_WHAT IS BEING ASKED_.
What you should end up with is an exact copy of the lines from the one holding "韓国グルメがイートインできるカフェ" through the last line of the entries below, both included, and nothing else; leave every picture out.

_DATA LISTING_.
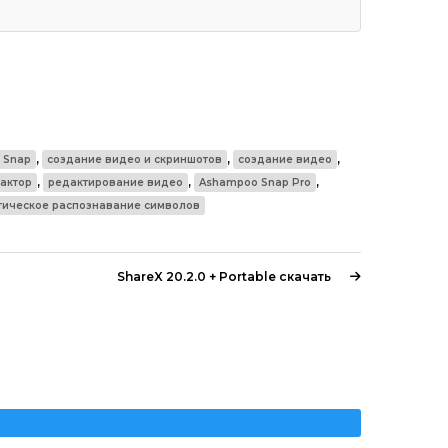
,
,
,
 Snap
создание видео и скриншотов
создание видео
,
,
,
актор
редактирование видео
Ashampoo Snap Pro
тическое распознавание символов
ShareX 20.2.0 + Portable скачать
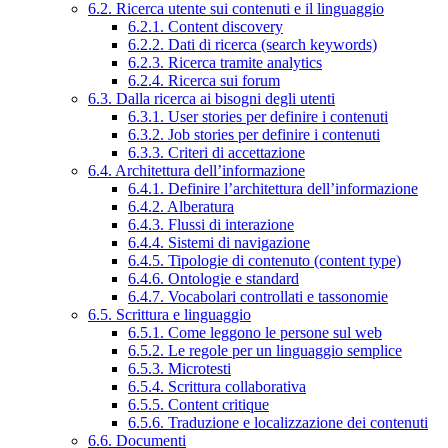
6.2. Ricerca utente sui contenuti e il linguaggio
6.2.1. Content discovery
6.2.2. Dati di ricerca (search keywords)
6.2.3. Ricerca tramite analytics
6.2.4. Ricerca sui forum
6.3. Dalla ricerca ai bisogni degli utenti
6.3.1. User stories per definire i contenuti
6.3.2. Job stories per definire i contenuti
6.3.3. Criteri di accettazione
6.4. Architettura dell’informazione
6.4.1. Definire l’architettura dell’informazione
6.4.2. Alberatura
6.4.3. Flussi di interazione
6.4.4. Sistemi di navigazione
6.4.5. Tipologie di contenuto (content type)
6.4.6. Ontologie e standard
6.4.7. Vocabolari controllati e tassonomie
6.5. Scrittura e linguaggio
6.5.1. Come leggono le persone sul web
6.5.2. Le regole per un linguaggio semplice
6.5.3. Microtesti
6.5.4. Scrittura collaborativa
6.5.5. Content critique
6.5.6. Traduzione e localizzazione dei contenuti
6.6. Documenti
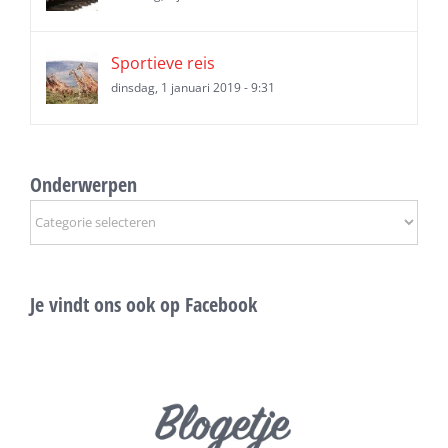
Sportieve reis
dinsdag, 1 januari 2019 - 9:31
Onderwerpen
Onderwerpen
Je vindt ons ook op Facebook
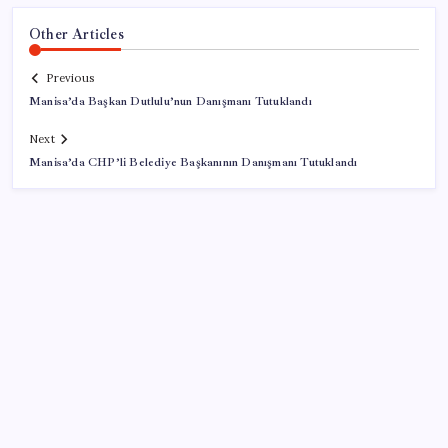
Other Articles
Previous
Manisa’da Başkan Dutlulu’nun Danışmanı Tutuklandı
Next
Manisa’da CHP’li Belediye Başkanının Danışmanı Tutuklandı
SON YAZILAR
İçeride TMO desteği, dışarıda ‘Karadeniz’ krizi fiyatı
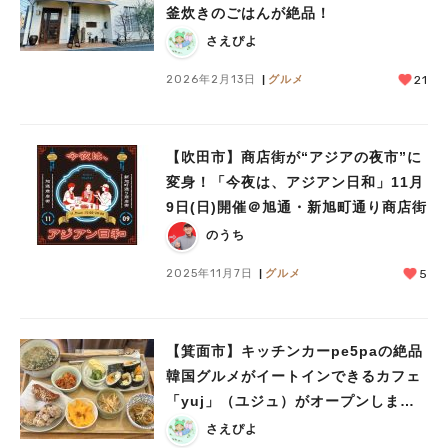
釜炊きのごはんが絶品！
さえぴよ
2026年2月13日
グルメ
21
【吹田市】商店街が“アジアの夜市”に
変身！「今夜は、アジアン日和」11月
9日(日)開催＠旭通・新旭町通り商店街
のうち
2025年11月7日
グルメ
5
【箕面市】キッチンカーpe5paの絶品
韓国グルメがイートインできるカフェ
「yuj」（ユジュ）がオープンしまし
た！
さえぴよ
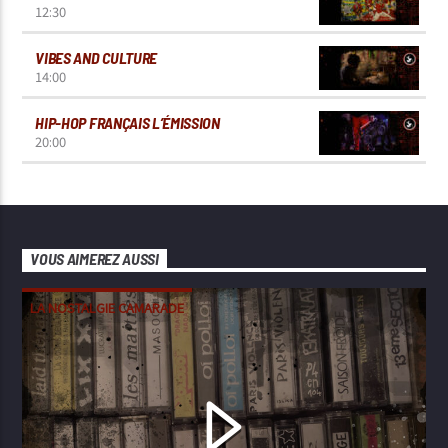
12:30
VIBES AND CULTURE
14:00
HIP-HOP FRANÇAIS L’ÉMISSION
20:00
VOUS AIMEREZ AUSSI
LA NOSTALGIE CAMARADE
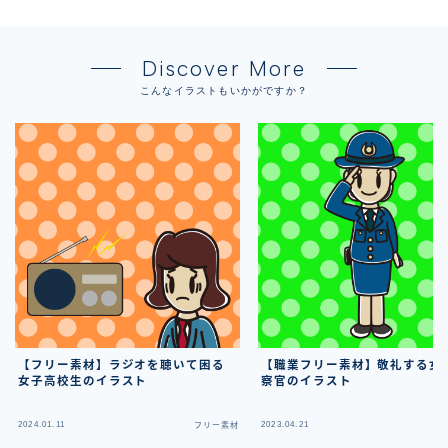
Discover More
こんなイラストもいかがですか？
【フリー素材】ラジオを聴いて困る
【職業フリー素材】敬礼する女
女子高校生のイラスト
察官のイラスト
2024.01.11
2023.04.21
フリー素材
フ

_SOLUTION TO THE PROBLEM_.
韓国グルメがイートインできるカフェ
「yuj」（ユジュ）がオープンしまし
た！
さえぴよ
12:30
VIBES AND CULTURE
14:00
HIP-HOP FRANÇAIS L’ÉMISSION
20:00
VOUS AIMEREZ AUSSI
LA NOSTALGIE CAMARADE
Discover More
こんなイラストもいかがですか？
【フリー素材】ラジオを聴いて困る
【職業フリー素材】敬礼する女
女子高校生のイラスト
察官のイラスト
2024.01.11
2023.04.21
フリー素材
フ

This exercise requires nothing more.